■ Trabajo propuesto
a – En el texto sobre Miguel Grau, ¿a qué contraalmirante peruano se refería Topete al mencionar a «Monterito»?
b – Transcribe del texto sobre Miguel Grau el tramo comprendido entre "-¡Grau!, decía Topete, Grau" y "D. Lisardo Montero.", ambos incluidos.

Miguel Grau (perfiles peruanos)
Ante el nombre glorioso que encabeza estas líneas, los marinos de todo el mundo se descubren y América entera se postra de rodillas. He dicho que los marinos de todo el mundo, exagerando un tanto; contados serán los españoles que lo conozcan: cuando Miguel Grau conquistó un puesto resplandeciente al lado de los héroes, cuando después de su gloriosa campaña voló á los Campos Elíseos, en donde Churruca debió esperarle con los brazos abiertos, España no tenía representación naval en el Pacífico, como la tenían, y lucidísima, Francia, Inglaterra, Alemania, Italia y los Estados Unidos.
¿Qué extraño debe, pues, parecemos que sólo un reducidísimo número de nuestros marinos sepa quién fué Miguel Grau ni las hazañas sorprendentes por él realizadas?
Y, sin embargo, un marino español ilustre, don Juan Bautista Topete, con quien me cupo la honra de hablar en Santander al día siguiente de mi regreso de América, me decía conmovido: «Hubiera dado la vida por presenciar esa guerra de titanes,» aludiendo á la chileno-peruana.
-¡Grau!, decía Topete, Grau es la figura más grande y más simpática que América puede presentarnos después de su independencia. Yo hice la campaña del 66, señora...
-Y con honra, le contesté.
- Con honra la hizo la marina española; pero yo peleaba contra mis amigos del Perú, sin acordarme que eran extranjeros; me parecía aquella una de nuestras contiendas civiles. ¡Qué valientes! ¡Qué valientes! ¡Y cuánto he querido yo á Monterito!
Aludía el bravo Topete al contraalmirante peruano D. Lisardo Montero.
Nuestro viejo marino me preguntó por cada uno de los jefes de la escuadra peruana; quiso enterarse de todo minuciosamente; condolióse de que España no hubiera tenido representación naval en el Pacífico cuando estos acontecimientos, y honrando la memoria de Topete puedo asegurar que se conmovió oyendo el relato de las heroicidades llevadas á cabo por los jóvenes que él había conocido en los comienzos de su carrera.
Pues bien: Topete, que amaba á los que en un tiempo fueran sus adversarios, no sus enemigos, había seguido paso á paso la estela brillante que el Huáscar, al mando de Grau, iba dejando en sus atrevidas excursiones de Norte á Sur y de Sur á Norte; pero apenas si algún otro de los que tan alto pusieron el pabellón de la marina española en aguas del Callao habrá mostrado curiosidad por saber qué fin tuvieron aquellos valientes.
Si con mis apuntes biográficos reparo en parte la ignorancia que hay por acá respecto á un héroe que llevaba un apellido tan español como el que más creeré prestar un servicio á nuestra dorada juventud marina, haciéndole presente que las magníficas páginas de su historia se reproducen allí donde hay sangre y nombres íberos.

■ Entradas guardadas
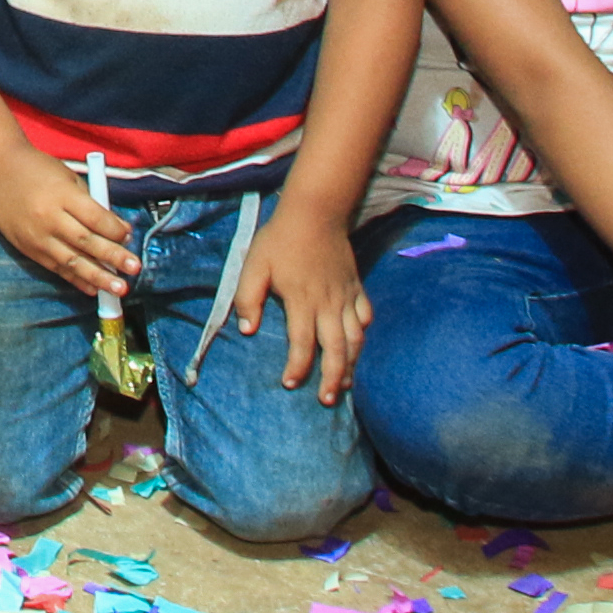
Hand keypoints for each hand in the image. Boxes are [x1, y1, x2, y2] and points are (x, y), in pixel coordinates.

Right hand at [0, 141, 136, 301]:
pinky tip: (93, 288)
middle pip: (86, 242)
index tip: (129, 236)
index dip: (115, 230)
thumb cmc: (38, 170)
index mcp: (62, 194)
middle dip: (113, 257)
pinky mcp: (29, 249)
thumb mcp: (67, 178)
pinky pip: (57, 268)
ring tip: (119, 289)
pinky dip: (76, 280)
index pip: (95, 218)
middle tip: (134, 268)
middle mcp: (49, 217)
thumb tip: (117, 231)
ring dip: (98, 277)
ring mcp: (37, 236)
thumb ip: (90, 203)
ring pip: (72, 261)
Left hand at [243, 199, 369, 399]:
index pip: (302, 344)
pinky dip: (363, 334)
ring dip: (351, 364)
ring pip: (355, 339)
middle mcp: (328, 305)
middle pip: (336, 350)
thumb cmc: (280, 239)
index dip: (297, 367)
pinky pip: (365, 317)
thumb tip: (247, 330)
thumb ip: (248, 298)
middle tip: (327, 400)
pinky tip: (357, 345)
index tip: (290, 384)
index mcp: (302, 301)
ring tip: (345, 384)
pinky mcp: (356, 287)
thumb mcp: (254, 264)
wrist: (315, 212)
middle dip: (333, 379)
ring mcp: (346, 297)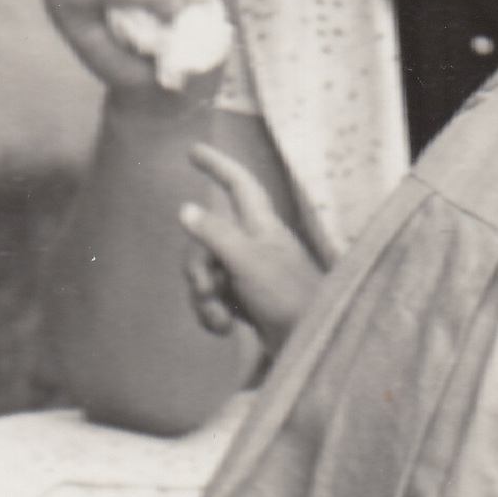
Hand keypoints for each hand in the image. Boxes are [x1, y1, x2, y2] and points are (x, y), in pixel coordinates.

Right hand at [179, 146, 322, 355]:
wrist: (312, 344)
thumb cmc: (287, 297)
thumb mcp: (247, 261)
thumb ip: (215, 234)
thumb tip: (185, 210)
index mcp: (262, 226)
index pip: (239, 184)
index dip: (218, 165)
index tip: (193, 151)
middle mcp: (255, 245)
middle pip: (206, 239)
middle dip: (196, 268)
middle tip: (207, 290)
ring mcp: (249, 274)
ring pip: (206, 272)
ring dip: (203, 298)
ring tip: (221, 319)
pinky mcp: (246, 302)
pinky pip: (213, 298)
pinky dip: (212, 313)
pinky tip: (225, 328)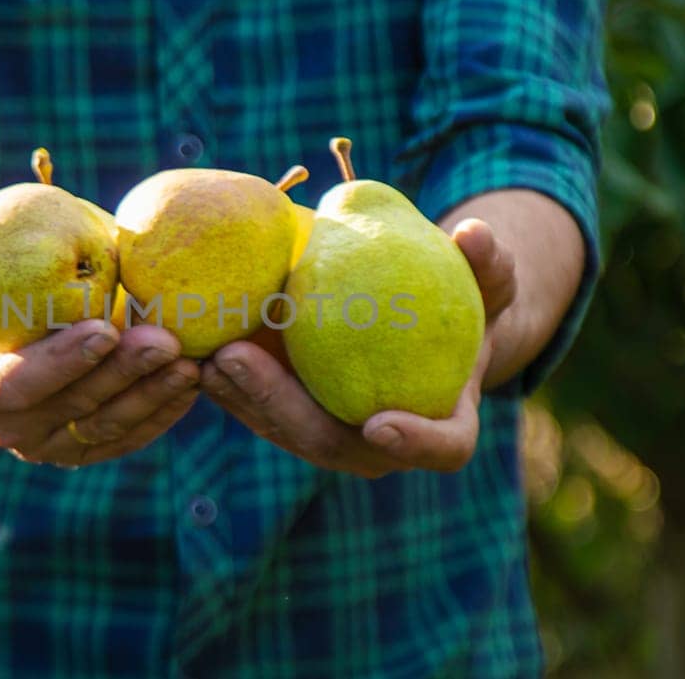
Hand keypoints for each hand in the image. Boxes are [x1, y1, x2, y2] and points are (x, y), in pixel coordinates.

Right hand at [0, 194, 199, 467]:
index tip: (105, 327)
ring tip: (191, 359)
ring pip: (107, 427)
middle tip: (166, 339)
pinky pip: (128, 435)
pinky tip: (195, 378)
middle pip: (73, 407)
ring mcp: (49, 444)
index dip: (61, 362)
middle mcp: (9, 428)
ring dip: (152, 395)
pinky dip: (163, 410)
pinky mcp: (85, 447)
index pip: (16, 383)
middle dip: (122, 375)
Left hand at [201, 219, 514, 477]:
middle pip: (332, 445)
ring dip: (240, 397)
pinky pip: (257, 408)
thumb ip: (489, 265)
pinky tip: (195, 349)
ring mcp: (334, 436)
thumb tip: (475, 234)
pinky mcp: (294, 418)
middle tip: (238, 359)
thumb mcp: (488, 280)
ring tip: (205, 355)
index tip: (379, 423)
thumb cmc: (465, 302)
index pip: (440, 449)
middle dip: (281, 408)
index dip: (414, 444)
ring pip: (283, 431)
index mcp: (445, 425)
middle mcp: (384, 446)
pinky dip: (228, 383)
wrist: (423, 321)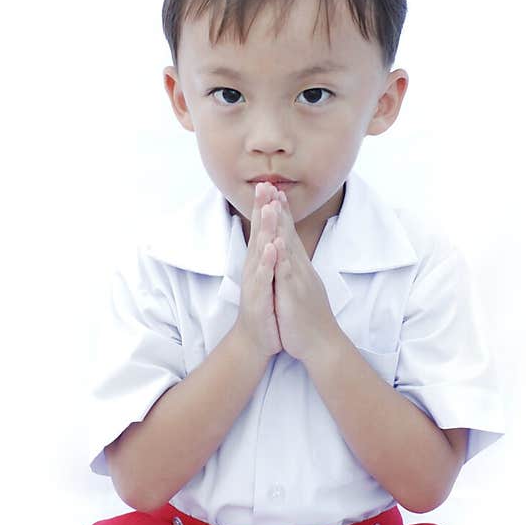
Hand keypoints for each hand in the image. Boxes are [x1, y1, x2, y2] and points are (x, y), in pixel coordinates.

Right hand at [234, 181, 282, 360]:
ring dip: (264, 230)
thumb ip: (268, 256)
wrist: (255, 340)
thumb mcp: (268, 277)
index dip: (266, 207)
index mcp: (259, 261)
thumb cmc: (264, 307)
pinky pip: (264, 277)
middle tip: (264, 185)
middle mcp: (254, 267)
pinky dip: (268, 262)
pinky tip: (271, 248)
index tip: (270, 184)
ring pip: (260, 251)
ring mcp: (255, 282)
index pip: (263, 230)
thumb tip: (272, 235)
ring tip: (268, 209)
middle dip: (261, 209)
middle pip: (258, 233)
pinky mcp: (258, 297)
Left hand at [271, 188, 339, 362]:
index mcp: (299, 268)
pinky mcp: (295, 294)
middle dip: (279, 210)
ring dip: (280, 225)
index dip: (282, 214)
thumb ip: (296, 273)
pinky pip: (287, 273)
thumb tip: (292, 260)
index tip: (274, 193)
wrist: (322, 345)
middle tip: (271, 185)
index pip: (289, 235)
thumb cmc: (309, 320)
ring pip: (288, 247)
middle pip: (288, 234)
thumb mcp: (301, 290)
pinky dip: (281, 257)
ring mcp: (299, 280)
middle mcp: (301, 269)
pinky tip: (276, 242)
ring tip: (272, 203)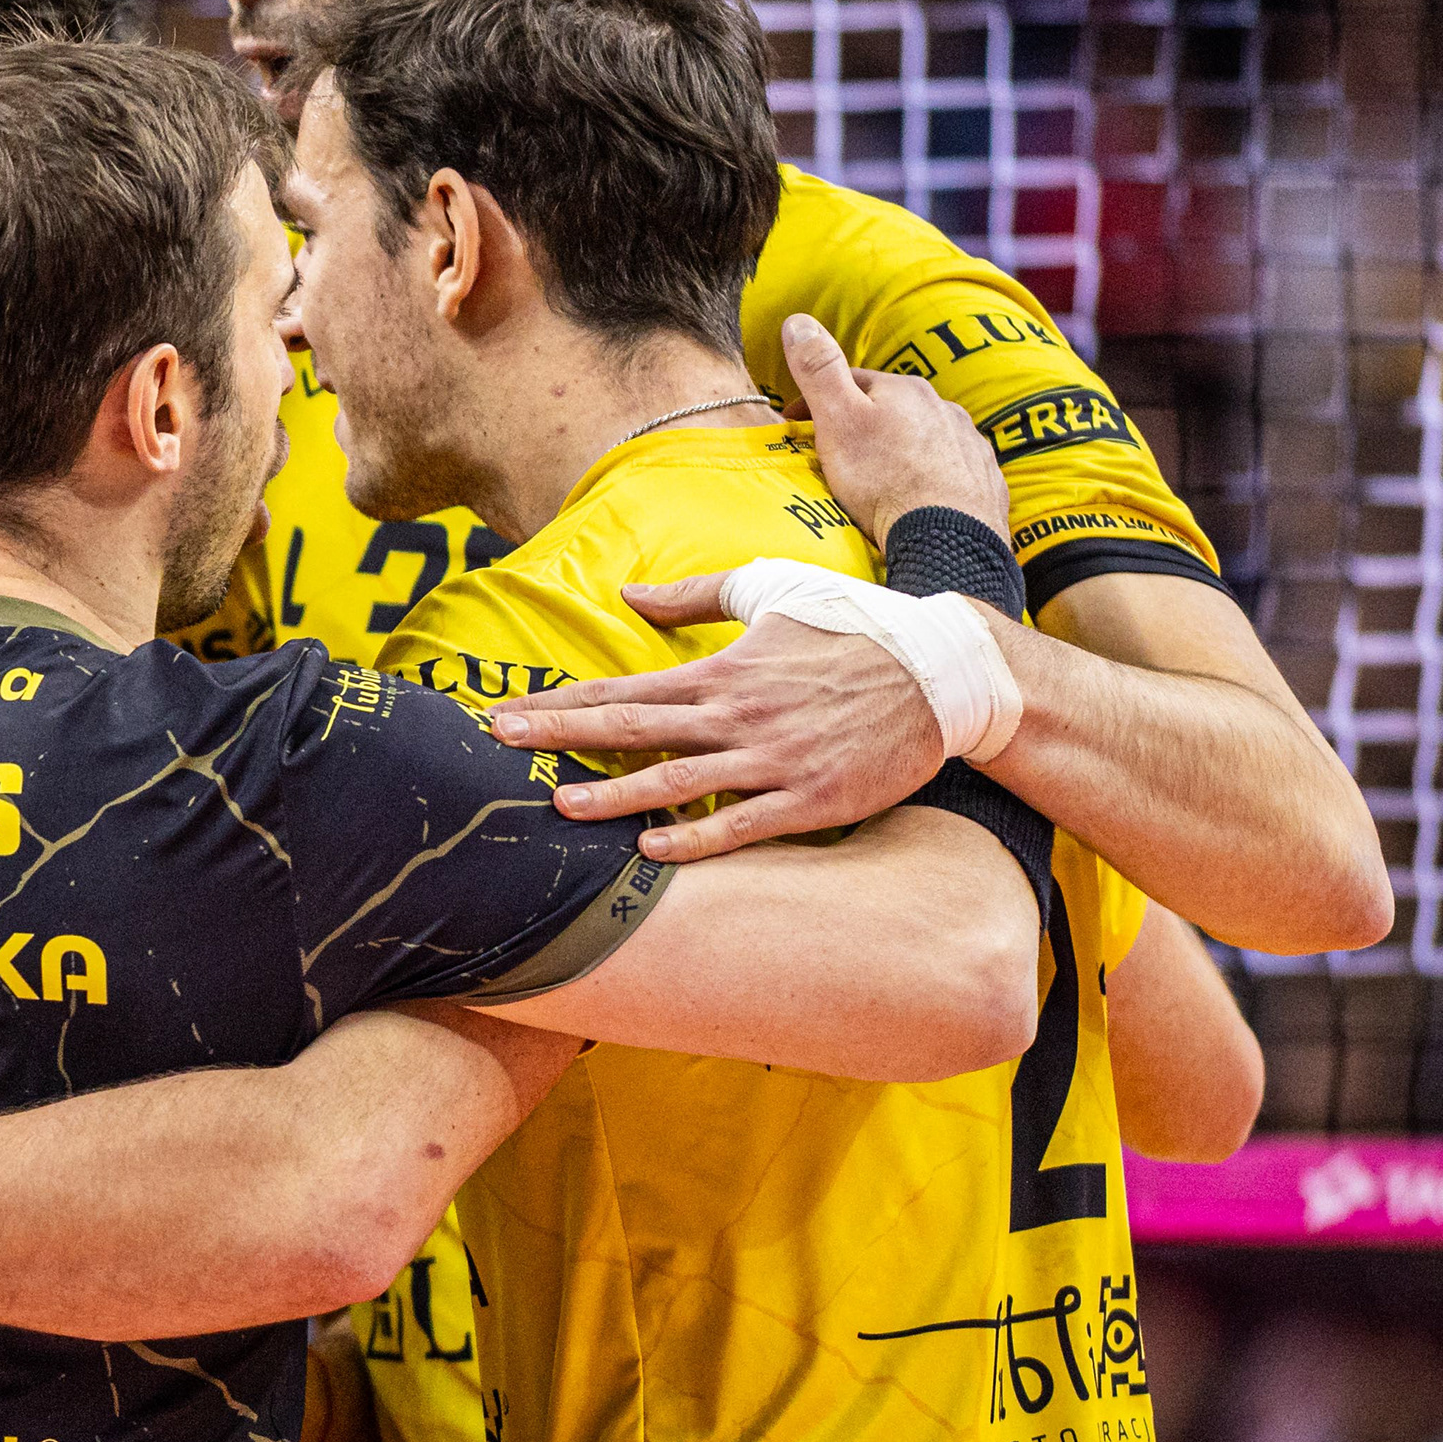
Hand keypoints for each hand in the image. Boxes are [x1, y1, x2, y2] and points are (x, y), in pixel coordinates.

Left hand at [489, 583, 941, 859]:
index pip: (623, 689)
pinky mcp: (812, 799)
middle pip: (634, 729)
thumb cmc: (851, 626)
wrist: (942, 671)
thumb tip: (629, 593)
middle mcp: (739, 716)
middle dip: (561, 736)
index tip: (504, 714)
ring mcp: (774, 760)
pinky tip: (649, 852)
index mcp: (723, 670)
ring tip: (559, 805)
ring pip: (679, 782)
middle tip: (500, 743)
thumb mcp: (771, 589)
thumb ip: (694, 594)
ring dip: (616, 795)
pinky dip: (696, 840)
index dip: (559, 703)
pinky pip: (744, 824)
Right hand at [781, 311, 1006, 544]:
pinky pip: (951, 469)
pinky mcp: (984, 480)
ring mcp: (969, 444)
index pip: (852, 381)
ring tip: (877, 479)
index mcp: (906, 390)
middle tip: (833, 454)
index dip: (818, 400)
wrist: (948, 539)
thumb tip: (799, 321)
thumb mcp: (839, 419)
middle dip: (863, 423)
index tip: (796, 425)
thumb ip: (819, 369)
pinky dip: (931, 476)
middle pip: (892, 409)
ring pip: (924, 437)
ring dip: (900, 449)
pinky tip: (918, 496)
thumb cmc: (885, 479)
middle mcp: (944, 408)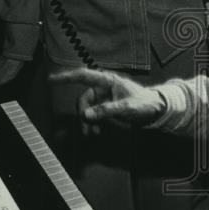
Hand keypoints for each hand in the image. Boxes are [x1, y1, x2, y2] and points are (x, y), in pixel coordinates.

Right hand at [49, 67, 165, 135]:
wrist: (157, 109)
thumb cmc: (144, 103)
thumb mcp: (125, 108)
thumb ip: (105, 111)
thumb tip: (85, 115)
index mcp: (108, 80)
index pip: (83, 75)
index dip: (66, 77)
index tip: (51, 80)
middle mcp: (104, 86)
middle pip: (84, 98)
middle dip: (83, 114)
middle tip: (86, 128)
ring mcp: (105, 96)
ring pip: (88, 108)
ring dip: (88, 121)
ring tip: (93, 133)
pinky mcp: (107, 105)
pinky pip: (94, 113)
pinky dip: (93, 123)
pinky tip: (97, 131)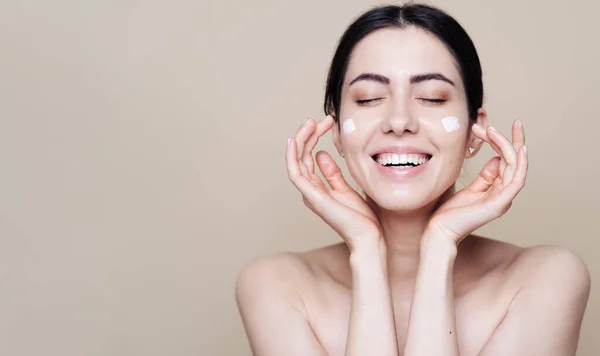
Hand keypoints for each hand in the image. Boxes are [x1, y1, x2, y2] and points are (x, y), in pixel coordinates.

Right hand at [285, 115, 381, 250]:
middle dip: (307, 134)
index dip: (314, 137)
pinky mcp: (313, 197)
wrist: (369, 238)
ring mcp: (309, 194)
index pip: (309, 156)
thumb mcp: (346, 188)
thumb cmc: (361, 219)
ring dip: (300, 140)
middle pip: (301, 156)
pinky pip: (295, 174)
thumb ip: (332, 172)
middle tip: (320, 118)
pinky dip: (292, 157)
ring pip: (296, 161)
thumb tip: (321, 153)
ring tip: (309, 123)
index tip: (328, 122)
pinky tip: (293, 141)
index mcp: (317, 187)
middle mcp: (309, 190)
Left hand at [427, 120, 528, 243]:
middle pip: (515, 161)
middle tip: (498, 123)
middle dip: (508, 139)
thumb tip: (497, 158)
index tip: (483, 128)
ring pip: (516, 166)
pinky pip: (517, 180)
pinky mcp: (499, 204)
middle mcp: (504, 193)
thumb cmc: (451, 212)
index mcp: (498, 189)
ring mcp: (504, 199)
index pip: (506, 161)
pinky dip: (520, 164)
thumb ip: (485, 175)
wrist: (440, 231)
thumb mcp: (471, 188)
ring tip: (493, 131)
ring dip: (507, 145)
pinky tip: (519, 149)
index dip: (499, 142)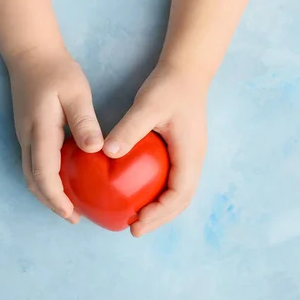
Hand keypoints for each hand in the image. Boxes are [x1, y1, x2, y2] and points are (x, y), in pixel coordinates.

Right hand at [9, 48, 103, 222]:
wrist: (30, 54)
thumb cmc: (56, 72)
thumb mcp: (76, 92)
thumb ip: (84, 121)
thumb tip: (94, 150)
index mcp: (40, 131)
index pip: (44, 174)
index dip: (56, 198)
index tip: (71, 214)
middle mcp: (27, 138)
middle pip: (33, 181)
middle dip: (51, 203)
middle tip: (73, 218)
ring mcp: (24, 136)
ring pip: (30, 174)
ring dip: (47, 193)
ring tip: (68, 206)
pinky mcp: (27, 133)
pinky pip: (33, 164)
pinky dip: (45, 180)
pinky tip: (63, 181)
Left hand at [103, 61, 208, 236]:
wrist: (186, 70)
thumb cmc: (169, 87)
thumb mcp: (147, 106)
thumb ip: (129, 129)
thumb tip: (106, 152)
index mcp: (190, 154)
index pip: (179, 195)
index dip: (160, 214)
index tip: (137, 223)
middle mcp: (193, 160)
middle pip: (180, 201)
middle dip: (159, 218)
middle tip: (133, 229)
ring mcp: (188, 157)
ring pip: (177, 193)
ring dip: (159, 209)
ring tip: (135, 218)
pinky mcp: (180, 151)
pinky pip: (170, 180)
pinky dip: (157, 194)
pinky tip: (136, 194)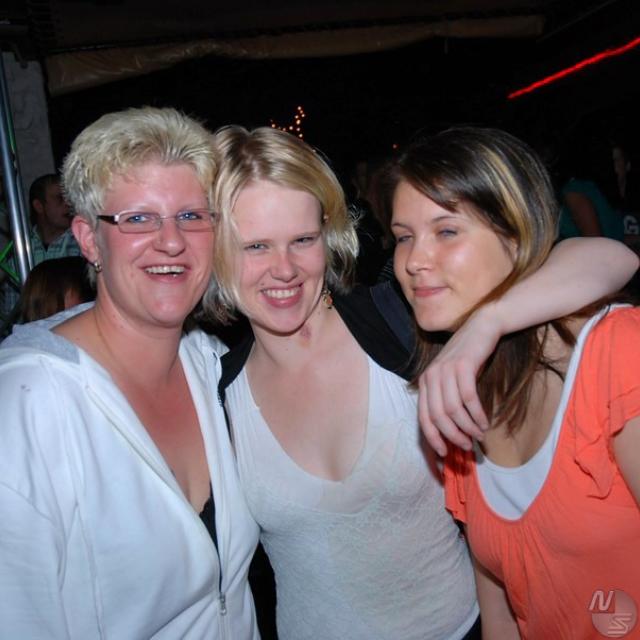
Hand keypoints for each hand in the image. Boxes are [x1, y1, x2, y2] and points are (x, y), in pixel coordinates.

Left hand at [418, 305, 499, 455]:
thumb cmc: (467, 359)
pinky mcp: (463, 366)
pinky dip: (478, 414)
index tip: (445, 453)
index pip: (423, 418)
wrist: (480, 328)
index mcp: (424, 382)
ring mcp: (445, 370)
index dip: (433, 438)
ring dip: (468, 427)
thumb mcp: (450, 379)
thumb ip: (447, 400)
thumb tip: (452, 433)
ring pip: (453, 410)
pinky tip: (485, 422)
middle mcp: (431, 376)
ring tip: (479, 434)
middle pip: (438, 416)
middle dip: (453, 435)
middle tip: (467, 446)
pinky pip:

■ Tus respuestas
a – A D. Lisardo Montero.

b –
-¡Grau!, decía Topete, Grau es la figura más grande y más simpática que América puede presentarnos después de su independencia. Yo hice la campaña del 66, señora...
-Y con honra, le contesté.
- Con honra la hizo la marina española; pero yo peleaba contra mis amigos del Perú, sin acordarme que eran extranjeros; me parecía aquella una de nuestras contiendas civiles. ¡Qué valientes! ¡Qué valientes! ¡Y cuánto he querido yo á Monterito!
Aludía el bravo Topete al contraalmirante peruano D. Lisardo Montero.